When running the laser tag system, the VuforiaControllerTracker app should be launched first, followed by the classifier, which must be run in the maskrcnn environment:

conda activate maskrcnn
python -m src.python.classifier

Launch the server next from the mrlasertag environment:

conda activate mrlasertag
python -m src.python.mrlasertag -device=14442C10A165C0D200

Replace 14442C10A165C0D200 with the device ID of one of your cameras. Device IDs can be obtained by running registercams.

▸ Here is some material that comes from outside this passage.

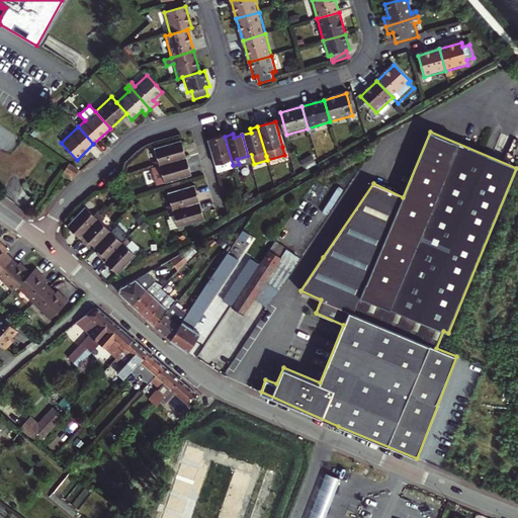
[(207,142),(217,172),(234,168),(233,165),(225,137),(207,142)]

Finally, deploy the HMD scene of the LaserTag Unity app to one or more Quest 2 headsets. A spectator may also be brought up.

Headset Registration

Each time the Quest 2 LaserTag app is launched, headset registration must be performed. This is shown in the video. The procedure is:

Press B on the right-hand controller to enter registration mode.
Observe the VuforiaControllerTracker window by lifting the headset up slightly (do not remove it completely or the app will be suspended), which should now display the OAK-D camera stream.
Hold the controller in front of the camera and ensure the tracker window detects it and renders a virtual copy with the exact same position and orientation. Press A on the controller to capture a point.
Capture at least 2-3 more points (3-4 total), ensuring that the controller is being tracked each time.
Press B again when satisfied to end registration. Now the detected walls and objects should pop into existence at the correct locations.

Troubleshooting

If the Quest 2 app appears frozen upon launch, it is likely having trouble connecting to the server. I lazily left the blocking connection logic in the Unity main thread, which will completely freeze the application while connecting. Make sure you specified the correct IP address on your LAN prior to building and deploying.
If the VuforiaControllerTracker window displays only a black screen during headset registration, this likely means the Python server was not able to open the shared memory buffer because the UWP application ID on your machine differs from mine. This ID is hard-coded into the shared memory object handle strings in src/python/vision/vuforia.py. You can obtain the ID on your system by uncommenting the following code in src/model_tracker/vuforia_driver/src/RefDriverImpl.cpp, re-building the DLL and VuforiaControllerTracker, and running it. The named object path to use in vuforia.py will be printed as a debug string which, unfortunately, requires using an application like DebugView to observe.

  /*
  // This code gets the app container named object path
  wchar_t objectPath[1024];
  unsigned long objectPathLength = 0;
  if (!GetAppContainerNamedObjectPath(nullptr, nullptr, 1024, objectPath, &objectPathLength))
  {
    Platform::log("Failed to get app container's named object path!");
  }
  else
  {
    std::wstring ws(objectPath, objectPathLength);
    using convert_type = std::codecvt_utf8<wchar_t>;
    std::wstring_convert<convert_type, wchar_t> converter;
    std::string path = converter.to_bytes(ws);
    Platform::log(Util::Format() << "App container named object path: " << path);
  }
  */